Cojo a Jean, el pequeño, en brazos y nos dirigimos los tres a la cocina. Monique, con el cabello recogido y el delantal, sigue estando atractiva. Al besarla, noto su sudor por los vahos de las ollas. Me gustaría tenerla ahí mismo. Pero están los niños, la comida, y, sobre todo, la frialdad de su mirada.
Paul y Jean se van al comedor a jugar con Tintín, nuestro hámster. Yo intento ayudarla con el conejo.
—¿Me acercas el vino blanco? ¿Qué tal ha ido el día?
Le paso el vino, y vislumbro la idea de decírselo todo. De volver a empezar. Ella lo comprenderá, volverá a trabajar. Yo encontraré otra cosa y volveremos a follar.
—Ha sido un día estupendo. Han venido unos japoneses y han hecho un pedido importante.
—Genial. ¿Puedes poner la mesa?
Nos sentamos y Monique reparte el conejo en los platos. La televisión está al taco, los niños se están peleando y el hámster no para de hacer ruido en su jaula. En estos momentos sería preferible ser el conejo muerto.
Me llevo una grosella a la boca mientras escucho, con total indiferencia, que unos turistas belgas han sido secuestrados en Teherán. Por lo que hablan, se ve que están retenidos desde el verano y ni me enteré; una mujer de veintisiete y un hombre de treinta.
Mi mujer parece horrorizada ante las imágenes.
—Se me pone la piel de gallina solo de pensar que nos pasara esto en nuestras vacaciones de Navidad.
—No compares Brasil con Teherán. Ahí hay playas, gente amable y buena comida. No te preocupes, cariño.
Ella sigue mirando la televisión, y yo miro mi futuro. No iré a Brasil, y en Navidad no tendremos ni casa. Hace tres años que no me hablo con mis padres, viven en Finlandia. Monique no tiene familia, así que la única solución será la casa de mi amigo Jacques.

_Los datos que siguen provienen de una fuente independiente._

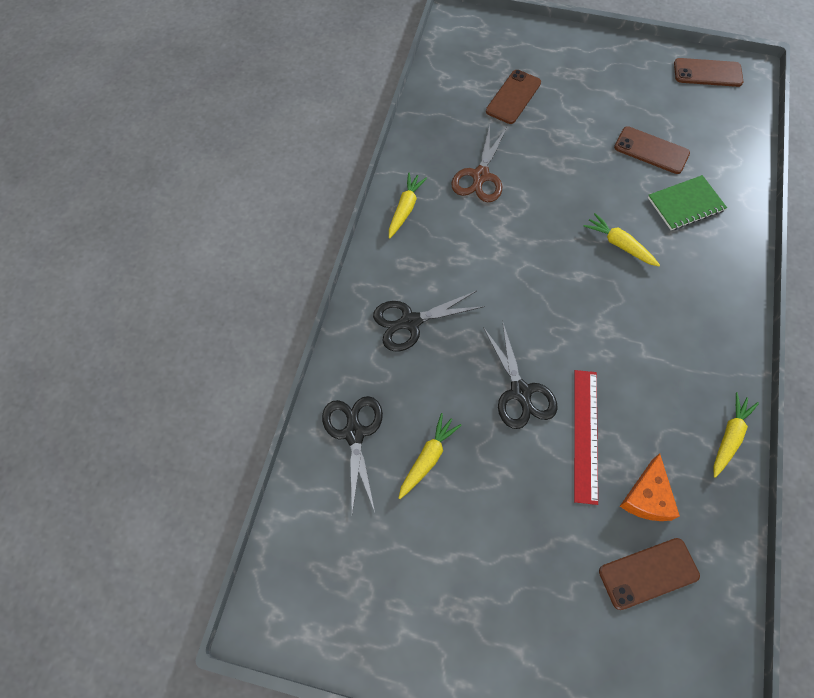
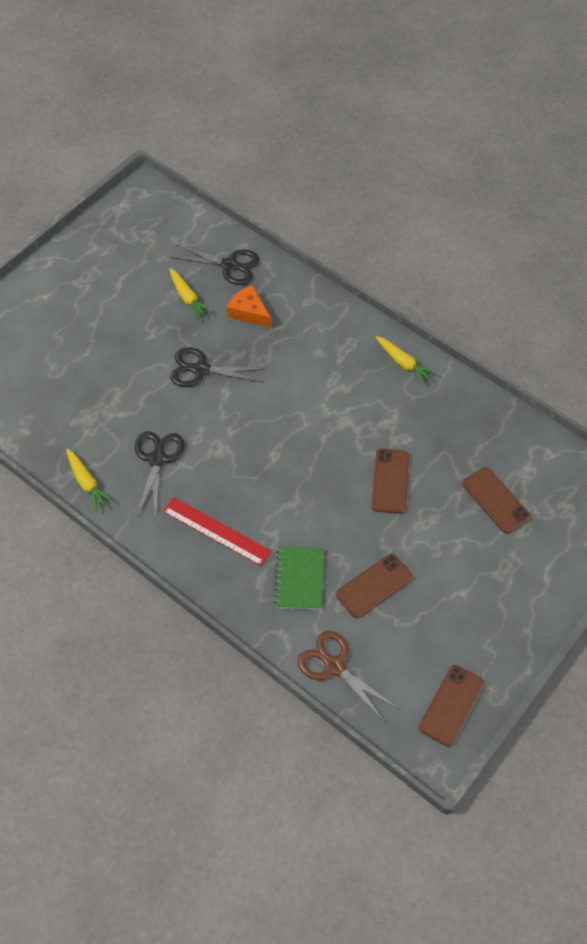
camera: 115 degrees right, 5 degrees down
black scissors [373,291,485,351] -> black scissors moved to [135,431,185,517]
brown scissors [451,125,507,202] -> brown scissors moved to [297,631,397,723]
red ruler [574,370,598,505] -> red ruler moved to [163,497,272,566]
yellow carrot [584,213,660,266] -> none
brown phone [599,538,700,610] -> brown phone moved to [372,449,409,514]
orange cheese [620,453,680,521] -> orange cheese moved to [227,285,271,328]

De repente Paul grita histérico. Jean se ha levantado de la mesa, y ha abierto la jaula de Tintín. El animal corre despavorido por el piso. Nos levantamos e intentamos cogerlo. Es inútil. Su cabecita choca contra la pared y toda la sangre salpica a Jean.
No sé reaccionar. Monique coge al niño, lo limpia y tranquiliza. Después coge una caja azul y pone al animal con toda la delicadeza de que es capaz. Lo entierra en el jardín.

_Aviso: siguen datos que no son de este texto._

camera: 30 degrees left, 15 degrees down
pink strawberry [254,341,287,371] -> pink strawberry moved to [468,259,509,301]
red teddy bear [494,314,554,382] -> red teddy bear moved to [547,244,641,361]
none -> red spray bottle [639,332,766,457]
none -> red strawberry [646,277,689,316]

Luego los lleva a la cama, les da un vaso de leche caliente y les cuenta un cuento.
Ahora, todo es silencio, y recuerdo algo que me dijo Jacques: «Los animales a veces se suicidan. En 1966, en Sharbish, cerca del delta del río Nilo, unos asnos se golpearon la cabeza contra un muro…».
Pienso si Tintín ha querido suicidarse.
Observo la jaula, ahora vacía, que nadie se ha acordado de tirar.